Beating capitalists at their own game

According to our labor law, my case only qualifies me for between grade 9 and grade 11 (grade 12 is lowest) with a very low benefit payout. The ‘accredited doctor’ even reiterated this legal context several times to me. But, I reasoned to the corporation – under the secret guidance of my friend who is a labor lawyer – that even though my left forearm is intact, connected and functioning, the previous strength and lifting capacity that I have is no longer the same as before the accident.  As such, my career is in peril. My work requires extreme physical exertion and with 12 screws holding my bones together the risk of suffering another fracture is very high. In short, my career, including the 4 years of studying marine sciences, will all become meaningless because no company will hire a high-risk employee.
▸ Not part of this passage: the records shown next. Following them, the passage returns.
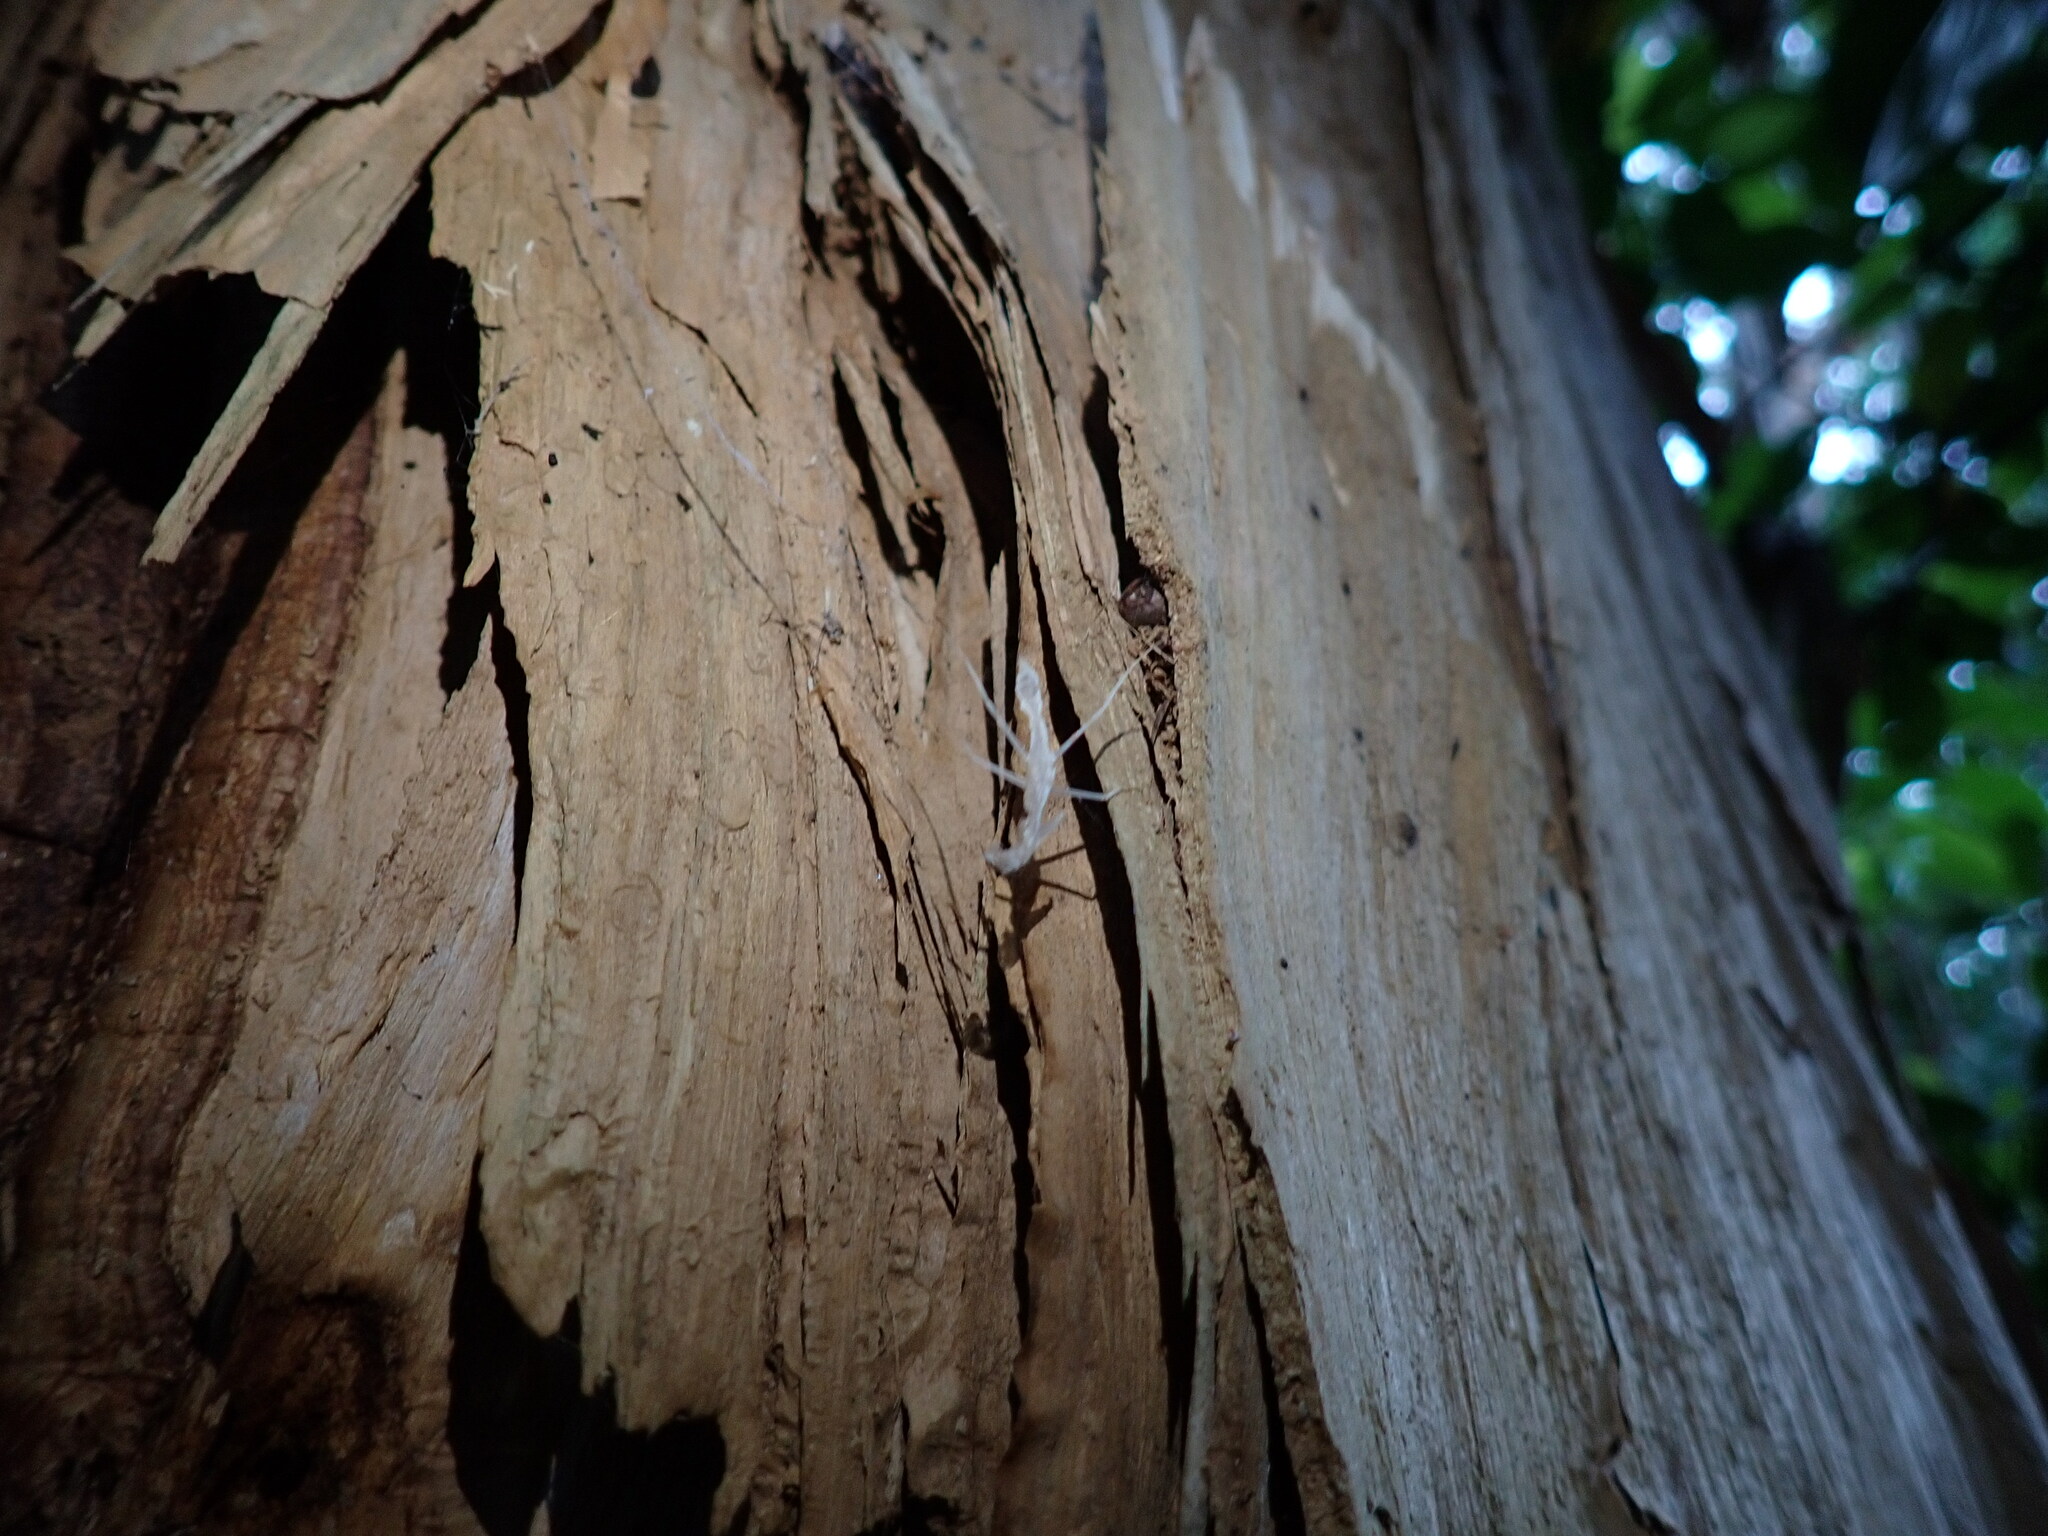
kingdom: Animalia
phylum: Arthropoda
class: Insecta
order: Mantodea
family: Nanomantidae
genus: Ima
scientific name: Ima fusca
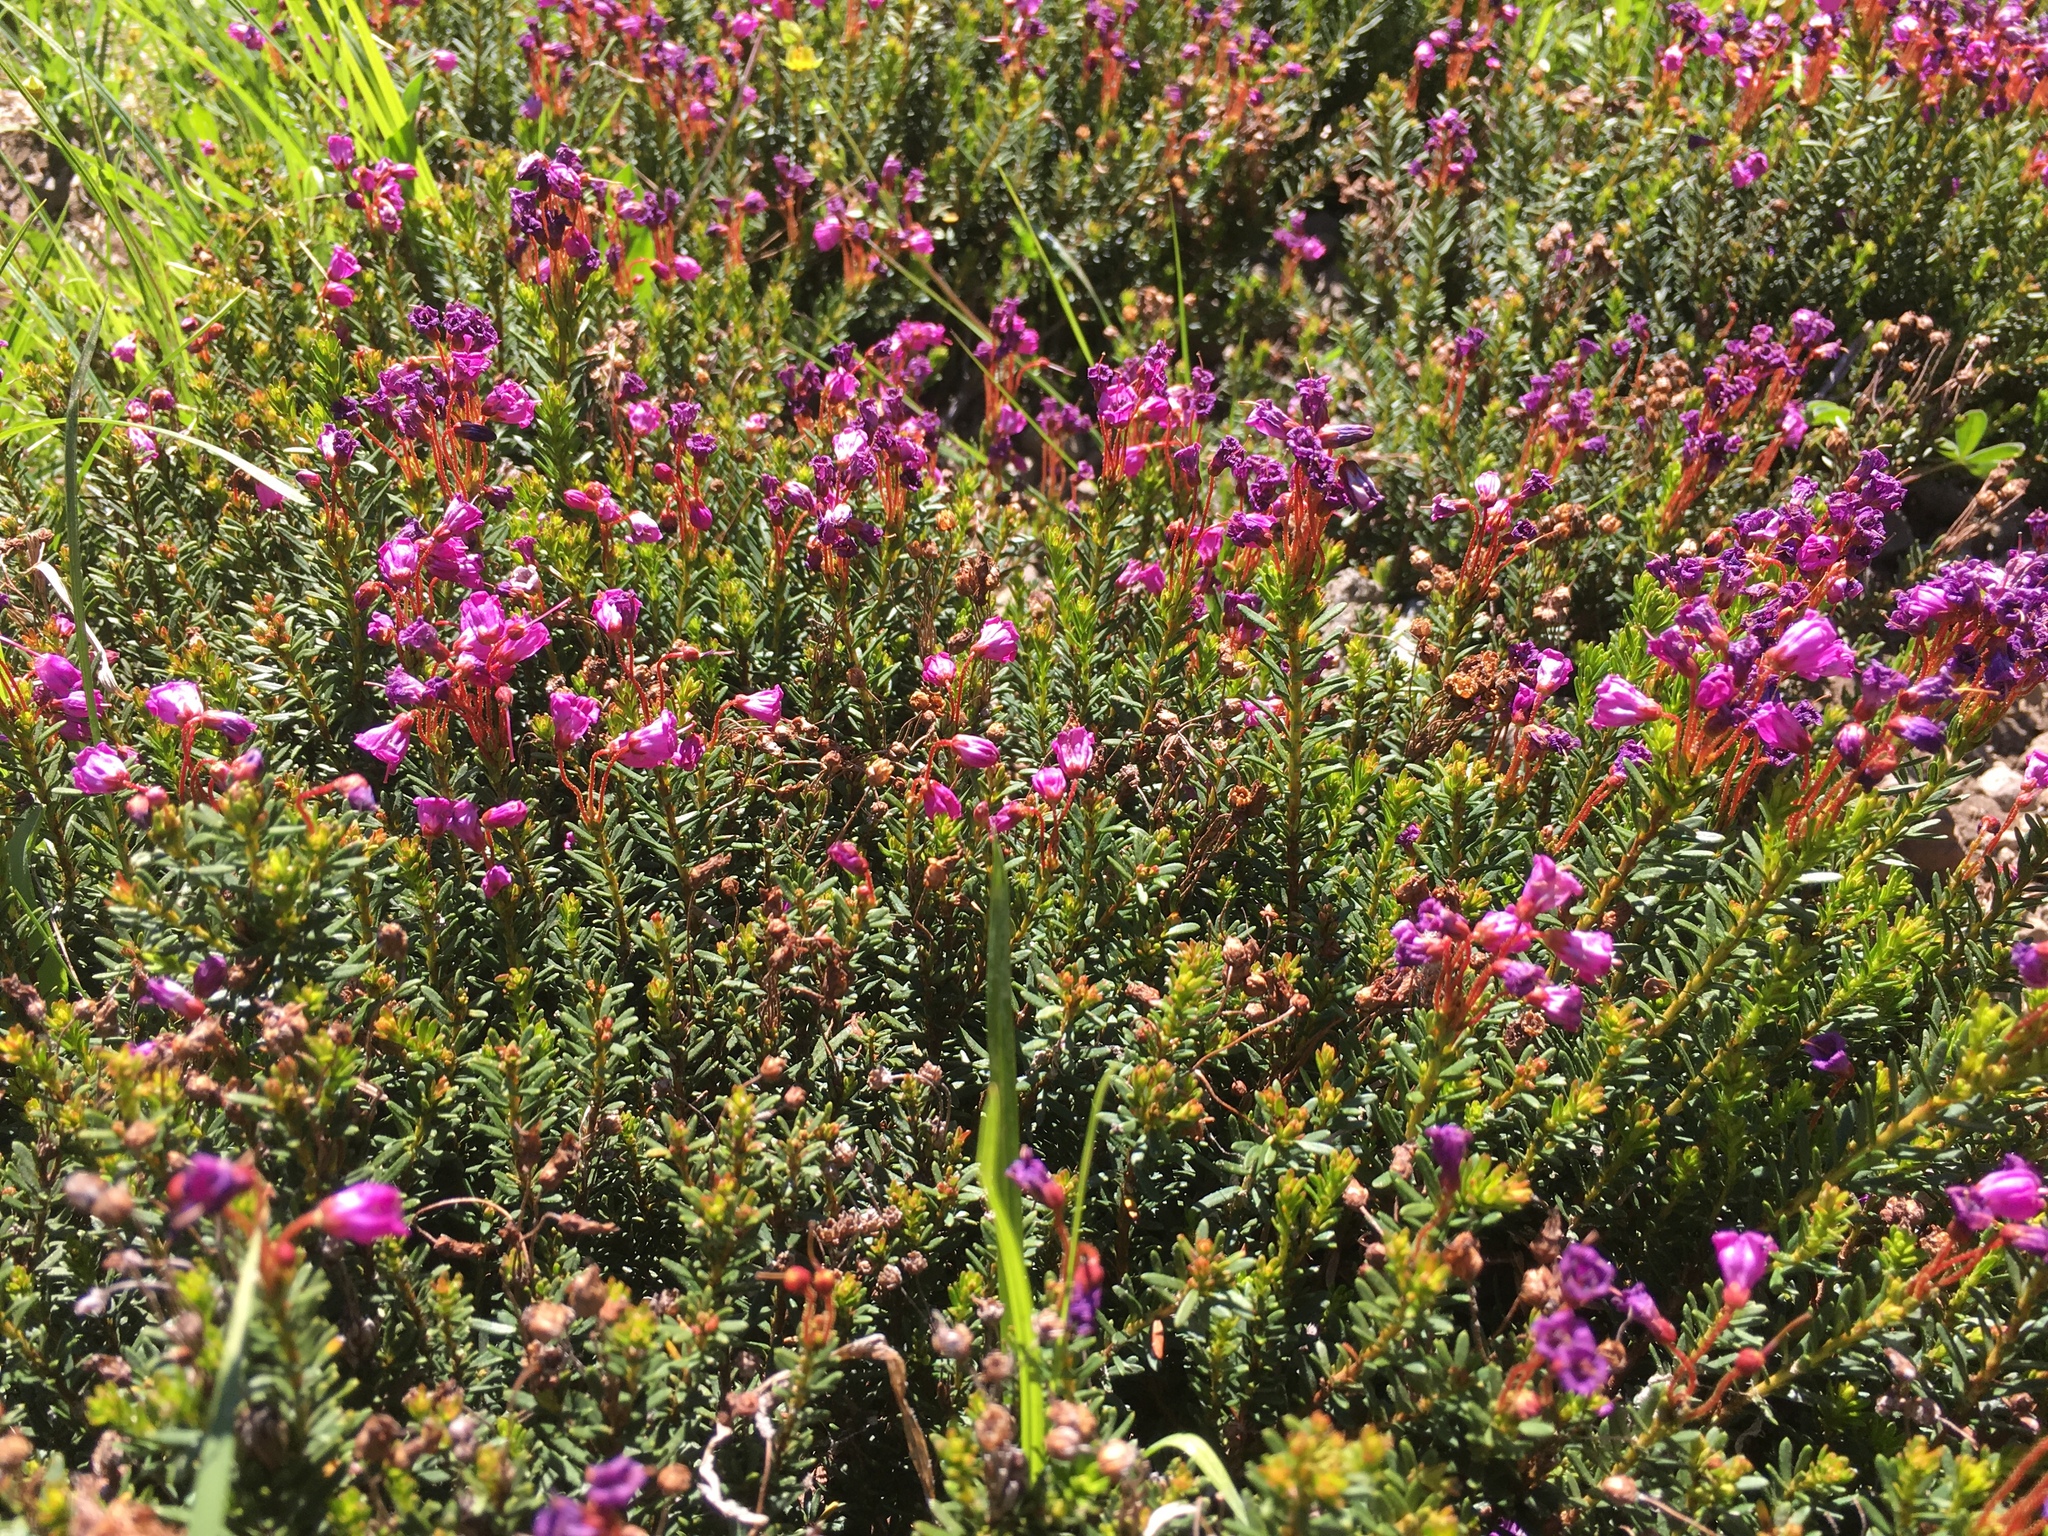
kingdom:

The corporation agreed, but only because they know very well that I was prepared and armed with information on the legality of my case. The corporation, without going through the court battle phase, offered me the maximum possible coverage. The benefit payment is on par with death or total disability payments. They offered; I did not ask.  Amicable negotiations with the capitalist are only effective if they are backed by a clear and present threat of victory for the working class. The same goes for peaceful demonstrations – it only works when it is backed by an imminent threat of mass uprising, riots and/or revolutions.

After-effects

I was forced to retire at the young age of 34. Rumor has it, that my name is included in a ‘watchlist’ among maritime hiring agencies. The watchlist includes who not to hire for a multitude of reasons, but as in my my case, since the corporation gave an amount equal to a “total disability package”, like death or loss of both limbs, I’m considered too risky. By doing that the corporation somehow want to make sure that I really live the rest of my life as a totally disabled person.  In simpler terms, unemployed and unemployable. The silver lining, however, is that I have all the time in the world to work from home on projects of great meaning to me and to take care of my kids.

Jomar Tomas, a father of two, is an ex-maritime professional who worked onboard tanker vessels as part of the deck and navigation crew. His time and passion is currently devoted to several groups and projects seeking ways and means to achieve an eco-socialist, scientific and egalitarian society.